Runner-up: Nemotron Super ~120B (GGUF Q4_K_M, 85.0 GB) — 27.6 tok/s, 0.98 accuracy

GGUF-only (no MLX variant available). Strong across all categories, especially math. Uses more memory than Qwen3.5 for slightly lower accuracy, so it’s the second choice unless you have a specific preference.

Maximum capability: MiniMax M2.5 229B (MLX 3-bit, 100.1 GB) — 45.7 tok/s, 0.98 accuracy

The largest model tested — 229 billion parameters running locally on a laptop. At 100 GB it leaves only ~12 GB for the OS, so close everything else. Despite its size, it runs at 45.7 tok/s in MLX — faster than many 32B models. The GGUF variant (101 GB, 38.3 tok/s) also scored 0.98.

Model tuning

Context windows

Context length controls how much of your conversation or document the model can “see” at once. Larger windows cost more memory and can reduce throughput.

For most tasks — chat, code completion, quick questions — 4K to 8K context is plenty. You’ll get the best speed at these sizes.

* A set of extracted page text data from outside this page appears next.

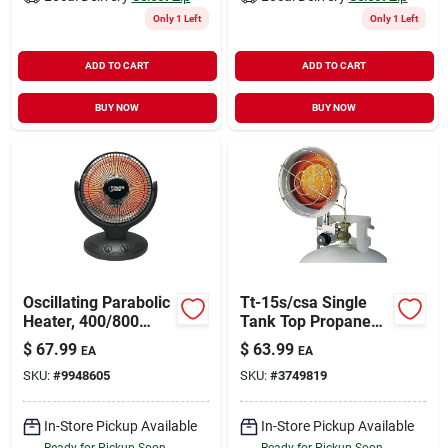
Only 1 Left
Only 1 Left
ADD TO CART
ADD TO CART
BUY NOW
BUY NOW
Oscillating Parabolic
Tt-15s/csa Single
Heater, 400/800
Tank Top Propane
Watts, Model
Heater, 9000-15000
$
67.99
$
63.99
EA
EA
Qgw08-608
Btu, Steel
SKU:
#
9948605
SKU:
#
3749819
Construction
In-Store Pickup Available
In-Store Pickup Available
Ready for Pickup Soon
Ready for Pickup Soon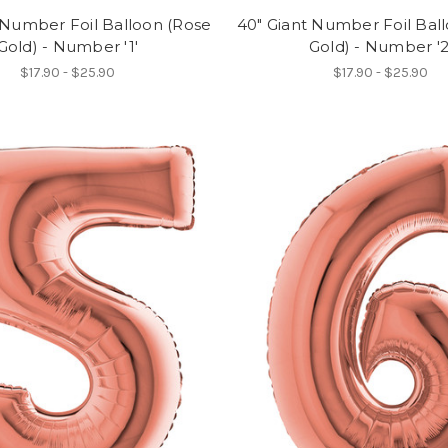
 Number Foil Balloon (Rose
40" Giant Number Foil Bal
Gold) - Number '1'
Gold) - Number '2
$17.90 - $25.90
$17.90 - $25.90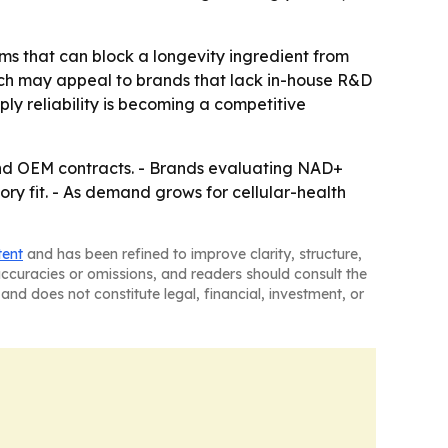
lems that can block a longevity ingredient from
ich may appeal to brands that lack in-house R&D
ply reliability is becoming a competitive
 and OEM contracts. - Brands evaluating NAD+
ry fit. - As demand grows for cellular-health
tent
and has been refined to improve clarity, structure,
naccuracies or omissions, and readers should consult the
and does not constitute legal, financial, investment, or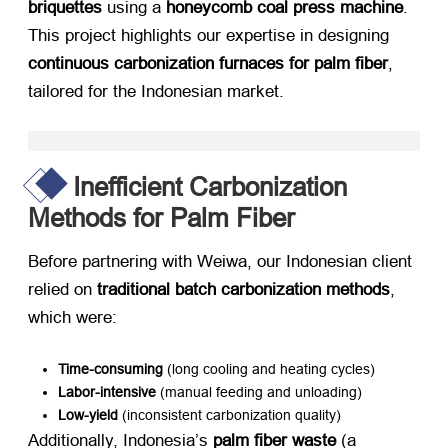
briquettes
​ using a ​
honeycomb coal press machine
.
This project highlights our expertise in designing ​
continuous carbonization furnaces for palm fiber
,
tailored for the Indonesian market.
Inefficient Carbonization
Methods for Palm Fiber
Before partnering with Weiwa, our Indonesian client
relied on ​
traditional batch carbonization methods
,
which were:
Time-consuming
​ (long cooling and heating cycles)
Labor-intensive
​ (manual feeding and unloading)
Low-yield
​ (inconsistent carbonization quality)
Additionally, Indonesia’s ​
palm fiber waste
​ (a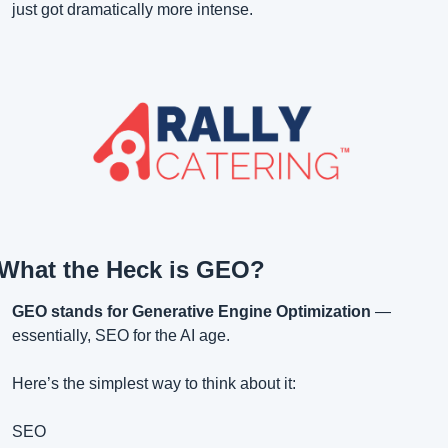
just got dramatically more intense.
What the Heck is GEO?
GEO stands for Generative Engine Optimization
 — 
essentially, SEO for the AI age.
Here’s the simplest way to think about it:
SEO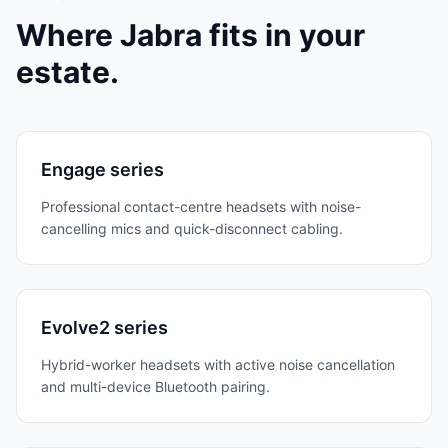
Where
Jabra
fits in your
estate.
Engage series
Professional contact-centre headsets with noise-
cancelling mics and quick-disconnect cabling.
Evolve2 series
Hybrid-worker headsets with active noise cancellation
and multi-device Bluetooth pairing.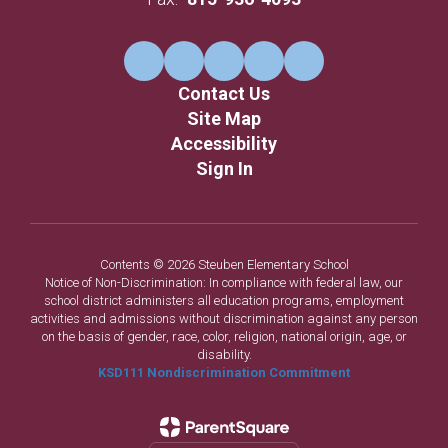
Contact Us
Site Map
Accessibility
Sign In
Contents © 2026 Steuben Elementary School
Notice of Non-Discrimination: In compliance with federal law, our
school district administers all education programs, employment
activities and admissions without discrimination against any person
on the basis of gender, race, color, religion, national origin, age, or
disability.
KSD111 Nondiscrimination Commitment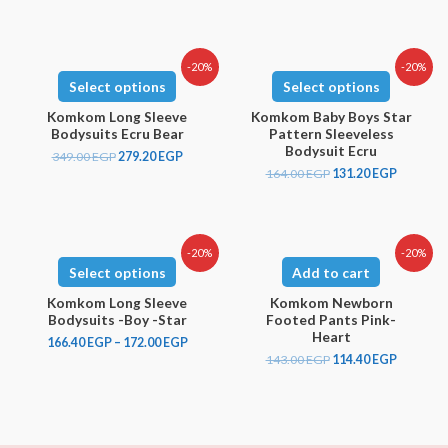
-20%
-20%
Select options
Select options
Komkom Long Sleeve
Komkom Baby Boys Star
Bodysuits Ecru Bear
Pattern Sleeveless
Bodysuit Ecru
349.00
EGP
279.20
EGP
164.00
EGP
131.20
EGP
-20%
-20%
Select options
Add to cart
Komkom Long Sleeve
Komkom Newborn
Bodysuits -Boy -Star
Footed Pants Pink-
Heart
166.40
EGP
–
172.00
EGP
143.00
EGP
114.40
EGP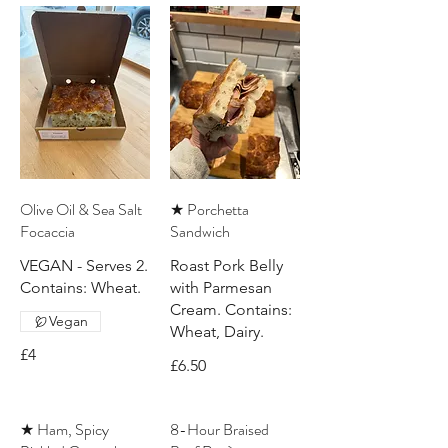
Olive Oil & Sea Salt
★ Porchetta
Focaccia
Sandwich
VEGAN - Serves 2.
Roast Pork Belly
Contains: Wheat.
with Parmesan
Cream. Contains:
Vegan
Wheat, Dairy.
£4
£6.50
★ Ham, Spicy
8-Hour Braised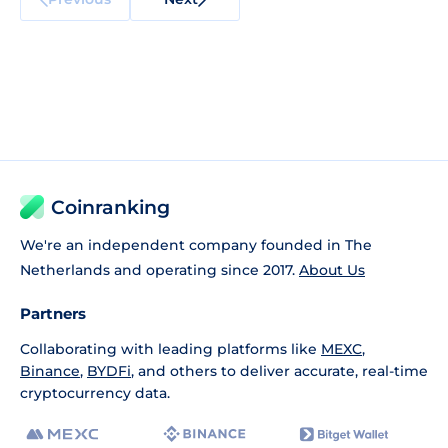
Coinranking
We're an independent company founded in The
Netherlands and operating since 2017.
About Us
Partners
Collaborating with leading platforms like
MEXC
,
Binance
,
BYDFi
, and others to deliver accurate, real-time
cryptocurrency data.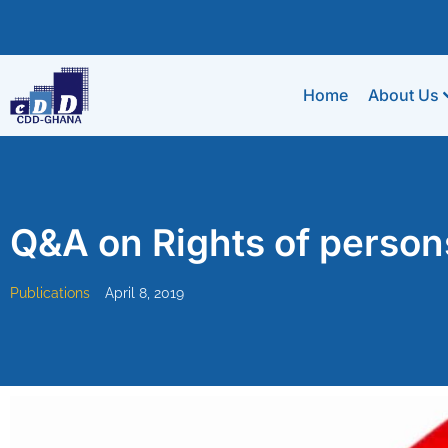
Home
About Us
Q&A on Rights of persons
Publications
April 8, 2019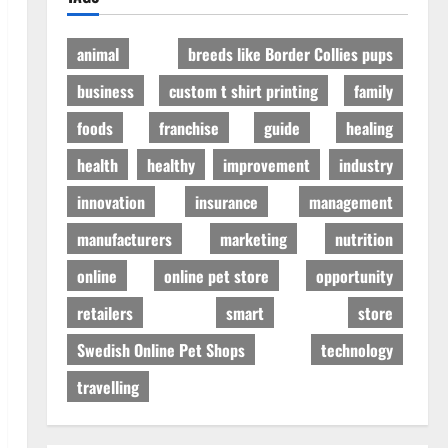
animal
breeds like Border Collies pups
business
custom t shirt printing
family
foods
franchise
guide
healing
health
healthy
improvement
industry
innovation
insurance
management
manufacturers
marketing
nutrition
online
online pet store
opportunity
retailers
smart
store
Swedish Online Pet Shops
technology
travelling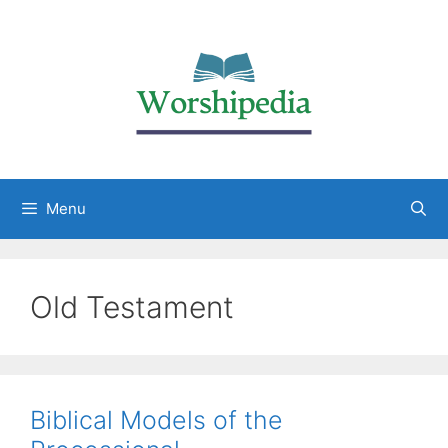
Menu
Old Testament
Biblical Models of the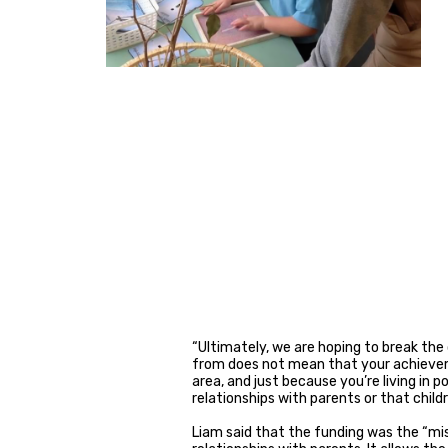
“Ultimately, we are hoping to break th
from does not mean that your achieveme
area, and just because you’re living in
relationships with parents or that child
Liam said that the funding was the “mis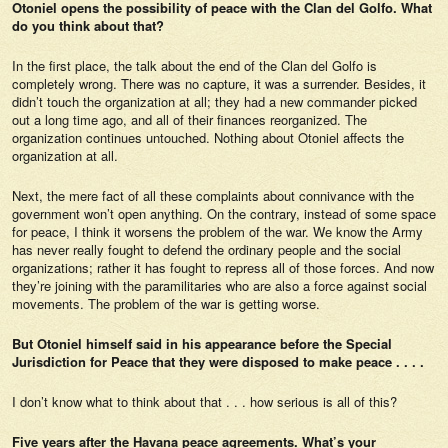
Otoniel opens the possibility of peace with the Clan del Golfo. What
do you think about that?
In the first place, the talk about the end of the Clan del Golfo is
completely wrong. There was no capture, it was a surrender. Besides, it
didn’t touch the organization at all; they had a new commander picked
out a long time ago, and all of their finances reorganized. The
organization continues untouched. Nothing about Otoniel affects the
organization at all.
Next, the mere fact of all these complaints about connivance with the
government won’t open anything. On the contrary, instead of some space
for peace, I think it worsens the problem of the war. We know the Army
has never really fought to defend the ordinary people and the social
organizations; rather it has fought to repress all of those forces. And now
they’re joining with the paramilitaries who are also a force against social
movements. The problem of the war is getting worse.
But Otoniel himself said in his appearance before the Special
Jurisdiction for Peace that they were disposed to make peace . . . .
I don’t know what to think about that . . . how serious is all of this?
Five years after the Havana peace agreements. What’s your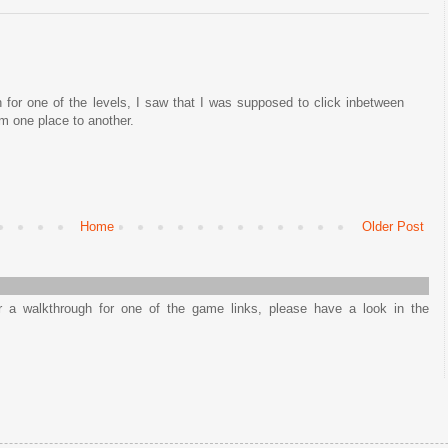
 for one of the levels, I saw that I was supposed to click inbetween
om one place to another.
Home
Older Post
or a walkthrough for one of the game links, please have a look in the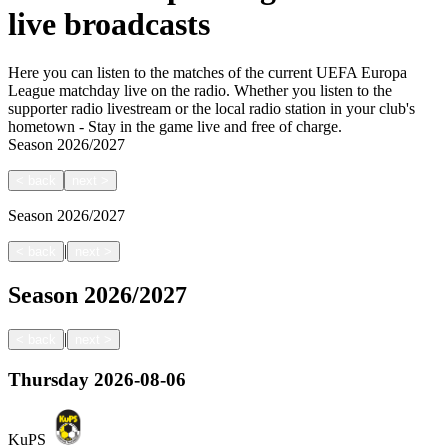
live broadcasts
Here you can listen to the matches of the current UEFA Europa
League matchday live on the radio. Whether you listen to the
supporter radio livestream or the local radio station in your club's
hometown - Stay in the game live and free of charge.
Season
2026/2027
<
back
next
>
Season
2026/2027
|
<
back
next
>
Season
2026/2027
|
<
back
next
>
Thursday
2026-08-06
KuPS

For long documents, multi-file code analysis, or extended conversations, you’ll want 16K–32K. Most models support at least 32K. Qwen2.5 14B 1M theoretically supports up to 1 million tokens, though the memory and speed tradeoffs are severe at that length.

Practical guidance:

  • Start with 8K context. It covers 90% of use cases.
  • If the model starts “forgetting” earlier parts of the conversation, bump to 16K or 32K.
  • Every doubling of context adds memory overhead. On 70B+ models, going from 8K to 32K can add 4–8 GB.
  • If you’re choosing between a bigger model at 8K context or a smaller model at 32K, the bigger model at 8K usually gives better answers.

Temperature

Three temperature settings — T=0.0 deterministic, T=0.3 balanced default, T=0.7 creative — with use cases

Temperature controls randomness in the model’s output. I tested every model at 0.0, 0.3, and 0.7.

T=0.0 — Deterministic. Same input, same output. Use for math, code, factual lookups.

T=0.3 — Slight variation in phrasing, still reliable. My default for general use.

T=0.7 — Noticeably more creative. Good for brainstorming and writing. Some models start making errors here that they wouldn’t at lower temperatures — the top-performing models (Qwen3.5, Nemotron) stayed accurate even at 0.7.

Rule of thumb: 0.0–0.3 for tasks with correct answers. 0.5–0.7 for tasks where variety is valuable.